From the article on the planned Hyatt hotel in Phnom Penh, reproduce word for word the passage starting at "A Hyatt Regency" and ending at "confirmed on Friday.".

**TEXT PROVIDED:**
----

A Hyatt Regency hotel slated to open across from the National Museum in 2020 will incorporate a French colonial mansion that once served as a royal villa, a Hyatt executive confirmed on Friday.
Hyatt announced its agreement with local conglomerate Chip Mong Group to build a 250-room luxury hotel on Wednesday. The new property will join its existing Cambodia hotel, the Park Hyatt Siem Reap.
The Phnom Penh location will occupy a prime plot of riverside real estate at 55 Street 178 and will preserve a turn-of-the-century building that was at the center of a 2013 defamation case against a British journalist.
“There is an existing heritage building on the site which will be retained and form part of the hotel,” Monika Dubaj, Hyatt’s vice president of development, said in an email on Friday.
Ms. Dubaj would not disclose the cost of the project, saying that it was still in the design phase. A spokesman for Chip Mong declined to comment.

----

**DATA EXTRACT:**

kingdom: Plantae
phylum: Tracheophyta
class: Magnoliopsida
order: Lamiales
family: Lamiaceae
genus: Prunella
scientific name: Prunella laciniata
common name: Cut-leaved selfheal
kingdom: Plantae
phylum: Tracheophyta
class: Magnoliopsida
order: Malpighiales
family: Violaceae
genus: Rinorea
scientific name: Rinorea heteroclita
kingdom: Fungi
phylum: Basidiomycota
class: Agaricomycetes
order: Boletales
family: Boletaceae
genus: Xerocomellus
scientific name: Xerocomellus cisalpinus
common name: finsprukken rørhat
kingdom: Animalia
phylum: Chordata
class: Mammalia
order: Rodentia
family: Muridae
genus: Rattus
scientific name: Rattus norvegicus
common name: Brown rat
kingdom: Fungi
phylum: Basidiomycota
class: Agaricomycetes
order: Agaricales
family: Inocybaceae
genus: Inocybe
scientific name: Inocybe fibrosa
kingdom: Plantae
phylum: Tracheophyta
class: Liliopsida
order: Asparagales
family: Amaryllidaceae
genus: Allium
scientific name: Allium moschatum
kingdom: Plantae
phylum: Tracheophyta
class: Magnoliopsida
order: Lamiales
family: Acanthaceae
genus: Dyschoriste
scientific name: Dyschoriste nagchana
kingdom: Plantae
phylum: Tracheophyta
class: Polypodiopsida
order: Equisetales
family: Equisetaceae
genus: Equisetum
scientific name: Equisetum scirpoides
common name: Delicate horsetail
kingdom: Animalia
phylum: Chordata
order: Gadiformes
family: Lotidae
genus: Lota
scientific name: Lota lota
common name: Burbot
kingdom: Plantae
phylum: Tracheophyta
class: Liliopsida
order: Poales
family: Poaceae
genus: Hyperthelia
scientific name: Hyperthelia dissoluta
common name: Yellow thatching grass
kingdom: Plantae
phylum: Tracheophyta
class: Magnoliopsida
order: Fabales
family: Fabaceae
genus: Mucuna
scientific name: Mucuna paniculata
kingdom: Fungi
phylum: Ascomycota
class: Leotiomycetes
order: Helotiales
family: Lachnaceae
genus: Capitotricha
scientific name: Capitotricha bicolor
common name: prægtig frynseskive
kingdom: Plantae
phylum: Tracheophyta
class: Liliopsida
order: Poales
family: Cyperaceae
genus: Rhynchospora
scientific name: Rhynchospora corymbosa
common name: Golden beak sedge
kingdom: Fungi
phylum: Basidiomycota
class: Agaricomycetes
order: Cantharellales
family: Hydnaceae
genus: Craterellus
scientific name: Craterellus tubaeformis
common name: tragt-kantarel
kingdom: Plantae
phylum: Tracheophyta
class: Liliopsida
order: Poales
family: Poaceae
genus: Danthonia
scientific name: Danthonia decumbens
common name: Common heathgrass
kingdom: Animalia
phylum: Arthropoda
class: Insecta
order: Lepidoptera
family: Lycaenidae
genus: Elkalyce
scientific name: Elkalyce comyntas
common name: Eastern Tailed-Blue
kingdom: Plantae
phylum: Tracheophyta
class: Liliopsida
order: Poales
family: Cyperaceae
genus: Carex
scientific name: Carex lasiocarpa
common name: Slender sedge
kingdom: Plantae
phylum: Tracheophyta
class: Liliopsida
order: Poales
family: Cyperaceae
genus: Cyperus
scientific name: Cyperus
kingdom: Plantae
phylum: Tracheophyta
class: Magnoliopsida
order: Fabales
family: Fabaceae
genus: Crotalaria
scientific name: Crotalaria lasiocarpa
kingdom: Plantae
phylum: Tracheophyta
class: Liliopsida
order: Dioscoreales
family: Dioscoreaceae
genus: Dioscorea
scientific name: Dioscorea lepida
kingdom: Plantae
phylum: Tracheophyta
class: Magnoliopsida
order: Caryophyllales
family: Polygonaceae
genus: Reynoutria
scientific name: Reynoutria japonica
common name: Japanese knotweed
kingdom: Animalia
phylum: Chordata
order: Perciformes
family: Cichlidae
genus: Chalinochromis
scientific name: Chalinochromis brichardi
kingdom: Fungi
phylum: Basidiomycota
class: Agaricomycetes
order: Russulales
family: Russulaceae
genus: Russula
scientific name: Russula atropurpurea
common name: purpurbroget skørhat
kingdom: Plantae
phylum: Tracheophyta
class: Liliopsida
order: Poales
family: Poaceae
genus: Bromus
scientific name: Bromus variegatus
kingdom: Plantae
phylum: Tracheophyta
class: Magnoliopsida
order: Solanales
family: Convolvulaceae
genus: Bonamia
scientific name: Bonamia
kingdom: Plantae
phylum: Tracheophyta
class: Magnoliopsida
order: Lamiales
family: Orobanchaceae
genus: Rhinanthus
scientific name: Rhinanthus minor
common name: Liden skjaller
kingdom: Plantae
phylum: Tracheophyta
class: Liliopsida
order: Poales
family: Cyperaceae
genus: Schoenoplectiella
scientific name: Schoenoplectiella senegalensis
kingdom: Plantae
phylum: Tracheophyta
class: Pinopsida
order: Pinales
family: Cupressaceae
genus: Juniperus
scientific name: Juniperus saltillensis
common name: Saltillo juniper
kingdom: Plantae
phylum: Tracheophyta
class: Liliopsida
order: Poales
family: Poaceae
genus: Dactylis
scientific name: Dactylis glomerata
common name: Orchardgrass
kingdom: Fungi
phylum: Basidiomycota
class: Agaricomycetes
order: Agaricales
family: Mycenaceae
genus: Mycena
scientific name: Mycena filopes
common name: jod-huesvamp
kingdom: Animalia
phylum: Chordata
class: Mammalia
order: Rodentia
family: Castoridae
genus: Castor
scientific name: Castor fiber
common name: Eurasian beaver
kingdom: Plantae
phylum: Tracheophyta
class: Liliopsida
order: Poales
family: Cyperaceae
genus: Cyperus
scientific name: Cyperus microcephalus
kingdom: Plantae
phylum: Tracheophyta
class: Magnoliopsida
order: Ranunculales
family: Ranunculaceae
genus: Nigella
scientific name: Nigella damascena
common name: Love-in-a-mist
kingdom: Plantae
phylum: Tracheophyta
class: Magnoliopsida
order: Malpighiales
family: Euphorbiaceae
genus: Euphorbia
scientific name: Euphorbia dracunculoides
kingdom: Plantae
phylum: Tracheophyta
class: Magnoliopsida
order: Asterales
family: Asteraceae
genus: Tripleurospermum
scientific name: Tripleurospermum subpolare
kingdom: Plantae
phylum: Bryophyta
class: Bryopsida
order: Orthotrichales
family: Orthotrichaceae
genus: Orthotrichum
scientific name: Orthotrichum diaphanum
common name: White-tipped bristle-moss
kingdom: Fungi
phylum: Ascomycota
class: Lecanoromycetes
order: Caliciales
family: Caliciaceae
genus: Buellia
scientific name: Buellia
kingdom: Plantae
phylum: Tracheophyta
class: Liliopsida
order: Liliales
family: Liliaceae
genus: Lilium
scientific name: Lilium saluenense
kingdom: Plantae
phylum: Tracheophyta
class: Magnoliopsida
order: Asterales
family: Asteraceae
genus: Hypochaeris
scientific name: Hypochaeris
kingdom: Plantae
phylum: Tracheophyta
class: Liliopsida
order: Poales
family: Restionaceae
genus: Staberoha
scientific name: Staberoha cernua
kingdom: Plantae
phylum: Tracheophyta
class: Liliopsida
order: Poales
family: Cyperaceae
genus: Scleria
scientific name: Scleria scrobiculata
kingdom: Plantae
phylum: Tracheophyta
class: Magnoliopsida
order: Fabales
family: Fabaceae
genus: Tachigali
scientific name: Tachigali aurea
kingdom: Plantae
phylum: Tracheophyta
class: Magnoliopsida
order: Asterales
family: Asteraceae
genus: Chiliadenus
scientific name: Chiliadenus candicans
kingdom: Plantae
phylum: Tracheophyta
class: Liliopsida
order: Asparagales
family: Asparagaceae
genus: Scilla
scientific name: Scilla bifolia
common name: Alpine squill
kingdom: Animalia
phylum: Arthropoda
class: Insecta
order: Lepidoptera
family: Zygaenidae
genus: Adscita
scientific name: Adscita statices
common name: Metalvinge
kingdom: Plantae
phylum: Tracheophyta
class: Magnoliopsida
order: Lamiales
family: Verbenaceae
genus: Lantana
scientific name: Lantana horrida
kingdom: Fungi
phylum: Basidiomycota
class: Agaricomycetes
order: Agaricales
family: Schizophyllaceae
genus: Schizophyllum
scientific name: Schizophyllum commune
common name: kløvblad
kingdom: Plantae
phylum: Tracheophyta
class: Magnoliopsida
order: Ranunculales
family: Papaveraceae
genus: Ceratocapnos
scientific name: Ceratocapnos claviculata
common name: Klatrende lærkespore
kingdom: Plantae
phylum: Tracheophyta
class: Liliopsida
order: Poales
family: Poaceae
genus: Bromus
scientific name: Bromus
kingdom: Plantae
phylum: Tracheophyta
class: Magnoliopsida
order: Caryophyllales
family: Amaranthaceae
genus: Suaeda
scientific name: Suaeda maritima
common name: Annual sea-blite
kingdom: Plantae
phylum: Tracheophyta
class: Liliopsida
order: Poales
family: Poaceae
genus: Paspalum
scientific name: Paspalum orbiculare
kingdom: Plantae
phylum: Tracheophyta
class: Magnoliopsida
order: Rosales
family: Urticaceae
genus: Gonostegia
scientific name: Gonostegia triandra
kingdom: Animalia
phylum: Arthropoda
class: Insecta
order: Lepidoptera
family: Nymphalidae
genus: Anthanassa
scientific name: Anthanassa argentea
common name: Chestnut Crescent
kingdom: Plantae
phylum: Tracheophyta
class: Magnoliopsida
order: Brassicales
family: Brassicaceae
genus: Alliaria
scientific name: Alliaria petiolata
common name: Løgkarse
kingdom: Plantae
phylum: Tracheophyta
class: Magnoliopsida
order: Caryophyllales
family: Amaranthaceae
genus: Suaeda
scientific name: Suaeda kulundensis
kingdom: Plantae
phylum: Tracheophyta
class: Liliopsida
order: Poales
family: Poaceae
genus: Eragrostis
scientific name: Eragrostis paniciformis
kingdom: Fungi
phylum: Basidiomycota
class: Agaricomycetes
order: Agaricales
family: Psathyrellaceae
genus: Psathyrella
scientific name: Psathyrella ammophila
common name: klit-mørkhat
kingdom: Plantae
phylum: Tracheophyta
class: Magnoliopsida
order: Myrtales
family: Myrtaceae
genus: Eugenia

----

**RESULT OF THE TASK:**
A Hyatt Regency hotel slated to open across from the National Museum in 2020 will incorporate a French colonial mansion that once served as a royal villa, a Hyatt executive confirmed on Friday.